Whether AI+CDK4/6i+HP is Suitable Treatment for Three Positive Metastatic Breast Cancer Patient with Renal Insufficiency Caused by Type 2 Diabetes
Keywords:
Three positive breast cancer, Renal insufficiency, Type 2 diabetes, Targeted therapy, Endocrine therapyAbstract
Background: Hormone-receptor positive (HR+) ,ERBB2 gene mutation (HER2+) breast cancer is a very common type of breast cancer, but it is relatively rare for metastatic breast cancer (MBC) who are newly treated and have renal insufficiency. In previous studies, no long-term survival reports have been found for such patients. In order to clarify the above issues, we have innovatively developed a plan that focuses on molecular targeted therapy and endocrine therapy. We reported the results of a breast cancer patient with HR+ and HER2+concurrent renal insufficiency. Although the patient did not have the opportunity to receive surgical treatment and chemotherapy, the results showed that the aromatase inhibitors (AI)+Cyclin D-cyclin-dependent kinase 4/6 inhibitor (CDK4/6i) +trastuzumab & pertuzumab (HP) treatment was also an effective and feasible approach.
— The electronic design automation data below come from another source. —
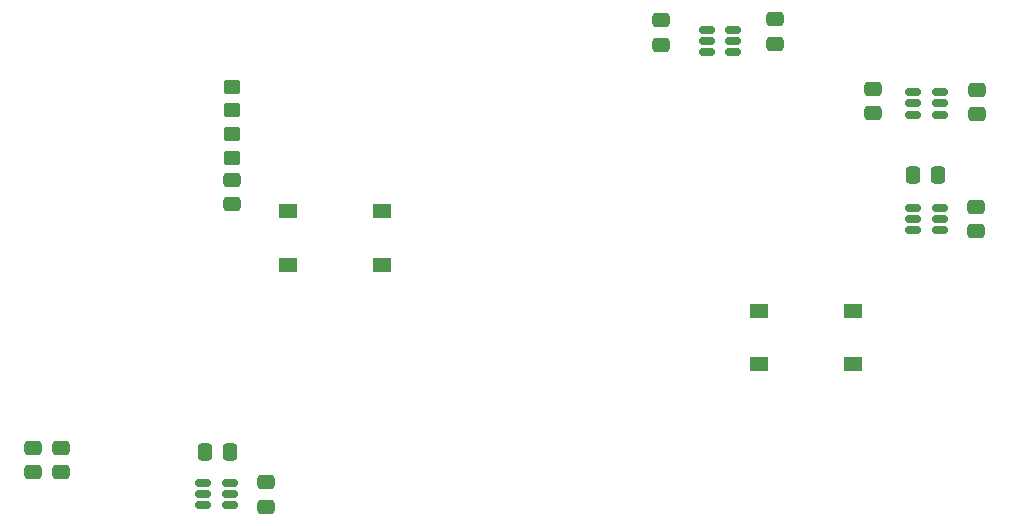
<source format=gbr>
%TF.GenerationSoftware,KiCad,Pcbnew,(6.0.11)*%
%TF.CreationDate,2024-04-14T23:22:21+03:00*%
%TF.ProjectId,avr-co2-detector,6176722d-636f-4322-9d64-65746563746f,rev. 1*%
%TF.SameCoordinates,Original*%
%TF.FileFunction,Paste,Bot*%
%TF.FilePolarity,Positive*%
%FSLAX46Y46*%
G04 Gerber Fmt 4.6, Leading zero omitted, Abs format (unit mm)*
G04 Created by KiCad (PCBNEW (6.0.11)) date 2024-04-14 23:22:21*
%MOMM*%
%LPD*%
G01*
G04 APERTURE LIST*
G04 Aperture macros list*
%AMRoundRect*
0 Rectangle with rounded corners*
0 $1 Rounding radius*
0 $2 $3 $4 $5 $6 $7 $8 $9 X,Y pos of 4 corners*
0 Add a 4 corners polygon primitive as box body*
4,1,4,$2,$3,$4,$5,$6,$7,$8,$9,$2,$3,0*
0 Add four circle primitives for the rounded corners*
1,1,$1+$1,$2,$3*
1,1,$1+$1,$4,$5*
1,1,$1+$1,$6,$7*
1,1,$1+$1,$8,$9*
0 Add four rect primitives between the rounded corners*
20,1,$1+$1,$2,$3,$4,$5,0*
20,1,$1+$1,$4,$5,$6,$7,0*
20,1,$1+$1,$6,$7,$8,$9,0*
20,1,$1+$1,$8,$9,$2,$3,0*%
G04 Aperture macros list end*
%ADD10RoundRect,0.250000X0.475000X-0.337500X0.475000X0.337500X-0.475000X0.337500X-0.475000X-0.337500X0*%
%ADD11RoundRect,0.250000X-0.475000X0.337500X-0.475000X-0.337500X0.475000X-0.337500X0.475000X0.337500X0*%
%ADD12RoundRect,0.150000X0.512500X0.150000X-0.512500X0.150000X-0.512500X-0.150000X0.512500X-0.150000X0*%
%ADD13RoundRect,0.250000X-0.337500X-0.475000X0.337500X-0.475000X0.337500X0.475000X-0.337500X0.475000X0*%
%ADD14R,1.550000X1.300000*%
%ADD15RoundRect,0.250000X0.450000X-0.350000X0.450000X0.350000X-0.450000X0.350000X-0.450000X-0.350000X0*%
G04 APERTURE END LIST*
D10*
%TO.C,C18*%
X156685714Y-81037500D03*
X156685714Y-78962500D03*
%TD*%
D11*
%TO.C,C10*%
X96200000Y-115262500D03*
X96200000Y-117337500D03*
%TD*%
D12*
%TO.C,U7*%
X110500000Y-118250000D03*
X110500000Y-119200000D03*
X110500000Y-120150000D03*
X108225000Y-120150000D03*
X108225000Y-119200000D03*
X108225000Y-118250000D03*
%TD*%
%TO.C,U9*%
X170637500Y-94950000D03*
X170637500Y-95900000D03*
X170637500Y-96850000D03*
X168362500Y-96850000D03*
X168362500Y-95900000D03*
X168362500Y-94950000D03*
%TD*%
D13*
%TO.C,C25*%
X168362500Y-92200000D03*
X170437500Y-92200000D03*
%TD*%
D14*
%TO.C,SW1*%
X115425000Y-99750000D03*
X123375000Y-99750000D03*
X123375000Y-95250000D03*
X115425000Y-95250000D03*
%TD*%
D13*
%TO.C,C23*%
X108425000Y-115600000D03*
X110500000Y-115600000D03*
%TD*%
D10*
%TO.C,C22*%
X173700000Y-96937500D03*
X173700000Y-94862500D03*
%TD*%
D12*
%TO.C,U6*%
X153137500Y-79850000D03*
X153137500Y-80800000D03*
X153137500Y-81750000D03*
X150862500Y-81750000D03*
X150862500Y-80800000D03*
X150862500Y-79850000D03*
%TD*%
D11*
%TO.C,C7*%
X110700000Y-92562500D03*
X110700000Y-94637500D03*
%TD*%
%TO.C,C24*%
X164985714Y-84862500D03*
X164985714Y-86937500D03*
%TD*%
D15*
%TO.C,R6*%
X110700000Y-90700000D03*
X110700000Y-88700000D03*
%TD*%
D10*
%TO.C,C21*%
X173785714Y-87037500D03*
X173785714Y-84962500D03*
%TD*%
D14*
%TO.C,SW2*%
X155325000Y-103650000D03*
X163275000Y-103650000D03*
X163275000Y-108150000D03*
X155325000Y-108150000D03*
%TD*%
D12*
%TO.C,U8*%
X170637500Y-85150000D03*
X170637500Y-86100000D03*
X170637500Y-87050000D03*
X168362500Y-87050000D03*
X168362500Y-86100000D03*
X168362500Y-85150000D03*
%TD*%
D11*
%TO.C,C11*%
X93800000Y-115262500D03*
X93800000Y-117337500D03*
%TD*%
D15*
%TO.C,R5*%
X110700000Y-86700000D03*
X110700000Y-84700000D03*
%TD*%
D10*
%TO.C,C20*%
X113562500Y-120237500D03*
X113562500Y-118162500D03*
%TD*%
D11*
%TO.C,C19*%
X146985714Y-79062500D03*
X146985714Y-81137500D03*
%TD*%
M02*

</source>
Methods: The patient with HR+ HER2-positive MBC with activating HER2 mutation(s) received AI+CDK4/6i+HP (oral letrozole 2.5 mg/day, oral abemaciclib 150mg twice/day with mandatory loperamide prophylaxis for the first 2 cycles and as needed thereafter, and intravenous trastuzumab 8mg/kg initially then 6 mg/kg every 3 weeks plus pertuzumab 840mg initially then 420mg every 3 weeks) therapy. Efficacy endpoints included progression-free survival (PFS) (RECIST v1.1). Secondary endpoints are treatment time, exploratory targets are tumor markers, and safety targets are changes of renal function. Plasma was collected during and at end of treatment. Extracted DNA was analyzed by next-generation sequencing.
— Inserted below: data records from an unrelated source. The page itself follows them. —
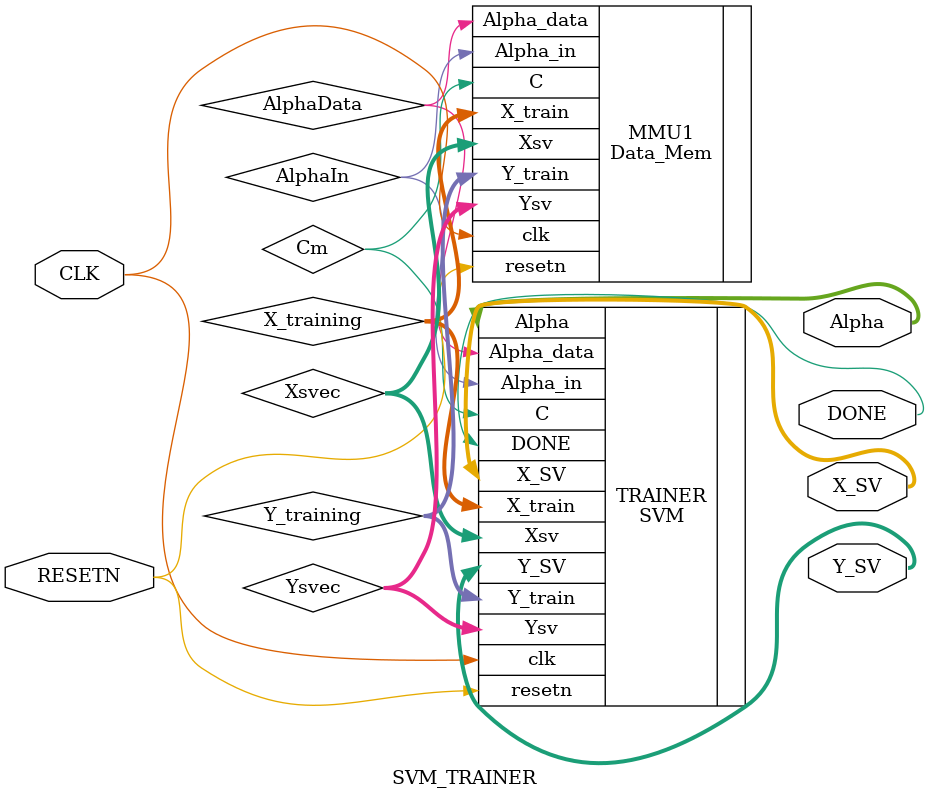
<source format=sv>
module SVM_TRAINER(input CLK,RESETN,
output [8:0]Alpha,
output [8:0]X_SV,
output signed [1:0]Y_SV,
output DONE
    );

wire [8:0]X_training,Xsvec;
wire Cm,AlphaIn,AlphaData;
wire signed [1:0]Y_training,Ysvec;

Data_Mem MMU1(.clk(CLK),.resetn(RESETN),.X_train(X_training),.Xsv(Xsvec),.C(Cm),.Alpha_in(AlphaIn),.Alpha_data(AlphaData),.Y_train(Y_training),.Ysv(Ysvec));
SVM TRAINER(.clk(CLK),.resetn(RESETN),.X_train(X_training),.Xsv(Xsvec),.C(Cm),.Alpha_in(AlphaIn),.Alpha_data(AlphaData),.Y_train(Y_training),.Ysv(Ysvec),.Alpha(Alpha),.X_SV(X_SV),.DONE(DONE),.Y_SV(Y_SV));

endmodule

</source>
Results: The duration of response time lasted for approximately 60 weeks. The treatment time was 81weeks.The PFS was 17.6 months. Responses were observed in patient within 6 weeks. Longitudinal ctDNA sequencing revealed acquisition of additional HER2 alterations, and mutations in genes including PIK3CA.Throughout the entire treatment cycle, the patient's renal function remained stable, with no significant fluctuations in creatinine, creatinine clearance rate, serum urea, and serum potassium.
Conclusion: AI+CDK4/6i+HP is a safe and effective treatment for patients with three positive metastatic breast cancer patients with renal insufficiency caused by type 2 diabetes. Throughout the entire treatment process, the patient's renal function remains stable. Further investigation is needed.